Directive:
In the lines below, from the one containing "Související texty k" through the one containing "मिल्दोजुल्दो लक्षण देखिएपछि", inclusive, switch every "Paris Filmes" to "Diamond Films". Give only those lines back, with nothing else changed.

Data:
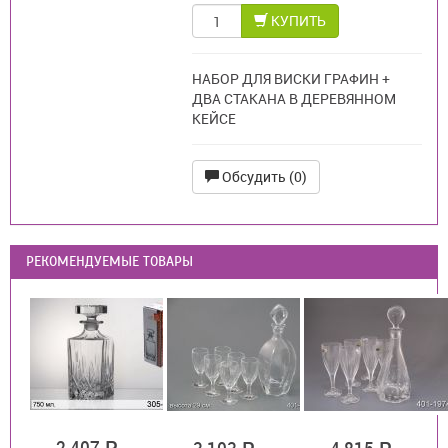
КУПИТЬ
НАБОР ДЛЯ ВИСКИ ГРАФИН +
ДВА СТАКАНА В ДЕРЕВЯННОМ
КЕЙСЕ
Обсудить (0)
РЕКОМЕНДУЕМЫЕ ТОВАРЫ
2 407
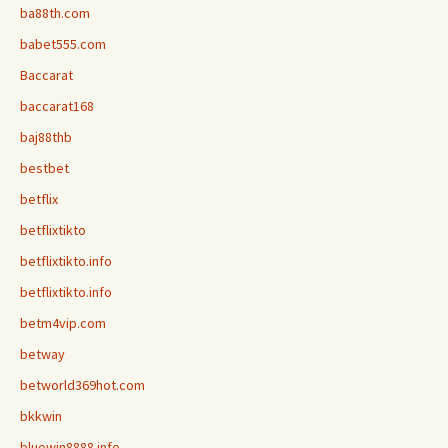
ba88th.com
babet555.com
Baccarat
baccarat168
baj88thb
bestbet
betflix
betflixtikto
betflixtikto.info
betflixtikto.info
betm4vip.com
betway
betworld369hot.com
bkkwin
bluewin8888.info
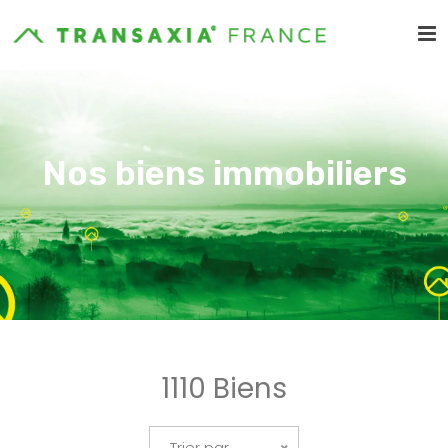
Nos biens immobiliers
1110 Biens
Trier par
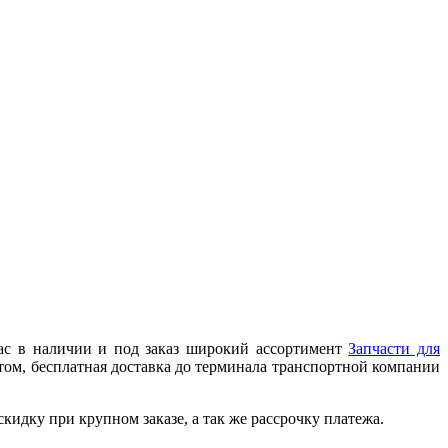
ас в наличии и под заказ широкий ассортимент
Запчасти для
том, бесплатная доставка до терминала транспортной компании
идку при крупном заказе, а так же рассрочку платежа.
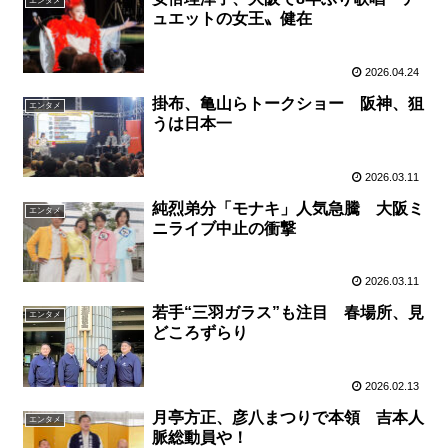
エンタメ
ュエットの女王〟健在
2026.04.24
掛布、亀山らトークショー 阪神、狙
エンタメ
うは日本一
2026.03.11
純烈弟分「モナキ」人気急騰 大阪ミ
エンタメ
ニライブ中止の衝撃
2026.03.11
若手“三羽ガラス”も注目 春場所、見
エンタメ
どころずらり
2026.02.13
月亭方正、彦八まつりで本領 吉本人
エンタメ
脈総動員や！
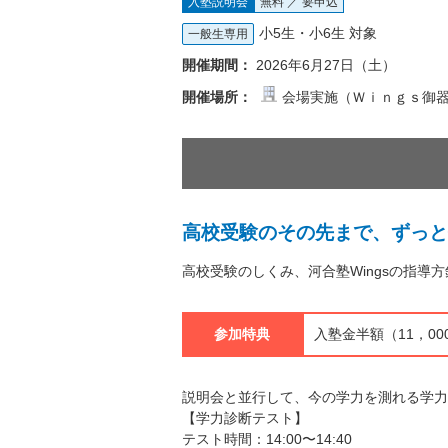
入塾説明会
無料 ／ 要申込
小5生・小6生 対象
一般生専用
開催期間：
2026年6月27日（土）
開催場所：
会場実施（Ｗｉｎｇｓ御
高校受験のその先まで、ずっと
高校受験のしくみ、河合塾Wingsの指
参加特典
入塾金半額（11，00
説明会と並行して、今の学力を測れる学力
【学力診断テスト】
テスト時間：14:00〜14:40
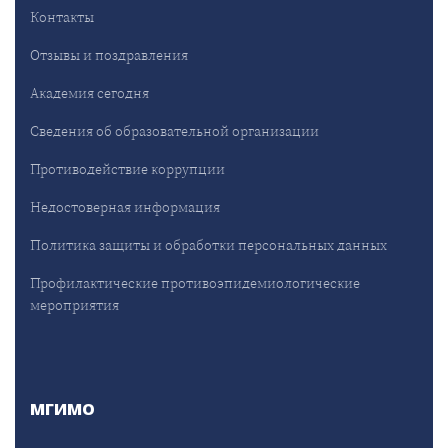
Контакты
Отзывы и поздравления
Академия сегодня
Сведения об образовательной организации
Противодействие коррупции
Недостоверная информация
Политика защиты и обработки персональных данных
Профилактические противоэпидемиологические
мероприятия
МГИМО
--
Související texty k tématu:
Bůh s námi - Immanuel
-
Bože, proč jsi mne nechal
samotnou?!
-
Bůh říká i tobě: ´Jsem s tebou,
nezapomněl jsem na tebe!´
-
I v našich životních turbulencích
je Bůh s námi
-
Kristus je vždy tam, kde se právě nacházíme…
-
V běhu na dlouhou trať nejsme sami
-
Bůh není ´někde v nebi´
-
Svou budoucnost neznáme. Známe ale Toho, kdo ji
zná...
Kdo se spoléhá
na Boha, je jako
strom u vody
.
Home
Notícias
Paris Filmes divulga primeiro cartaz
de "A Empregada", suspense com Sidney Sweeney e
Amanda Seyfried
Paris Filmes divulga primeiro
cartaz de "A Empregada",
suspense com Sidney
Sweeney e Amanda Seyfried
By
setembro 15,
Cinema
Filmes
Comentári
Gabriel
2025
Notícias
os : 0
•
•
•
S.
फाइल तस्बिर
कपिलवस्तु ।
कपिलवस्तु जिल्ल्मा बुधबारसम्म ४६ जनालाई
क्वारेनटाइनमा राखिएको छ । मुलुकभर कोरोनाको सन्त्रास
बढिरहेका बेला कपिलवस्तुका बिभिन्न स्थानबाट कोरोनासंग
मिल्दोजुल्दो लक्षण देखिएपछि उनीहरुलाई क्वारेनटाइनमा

Output of the task:
Související texty k tématu:
Bůh s námi - Immanuel
-
Bože, proč jsi mne nechal
samotnou?!
-
Bůh říká i tobě: ´Jsem s tebou,
nezapomněl jsem na tebe!´
-
I v našich životních turbulencích
je Bůh s námi
-
Kristus je vždy tam, kde se právě nacházíme…
-
V běhu na dlouhou trať nejsme sami
-
Bůh není ´někde v nebi´
-
Svou budoucnost neznáme. Známe ale Toho, kdo ji
zná...
Kdo se spoléhá
na Boha, je jako
strom u vody
.
Home
Notícias
Diamond Films divulga primeiro cartaz
de "A Empregada", suspense com Sidney Sweeney e
Amanda Seyfried
Diamond Films divulga primeiro
cartaz de "A Empregada",
suspense com Sidney
Sweeney e Amanda Seyfried
By
setembro 15,
Cinema
Filmes
Comentári
Gabriel
2025
Notícias
os : 0
•
•
•
S.
फाइल तस्बिर
कपिलवस्तु ।
कपिलवस्तु जिल्ल्मा बुधबारसम्म ४६ जनालाई
क्वारेनटाइनमा राखिएको छ । मुलुकभर कोरोनाको सन्त्रास
बढिरहेका बेला कपिलवस्तुका बिभिन्न स्थानबाट कोरोनासंग
मिल्दोजुल्दो लक्षण देखिएपछि उनीहरुलाई क्वारेनटाइनमा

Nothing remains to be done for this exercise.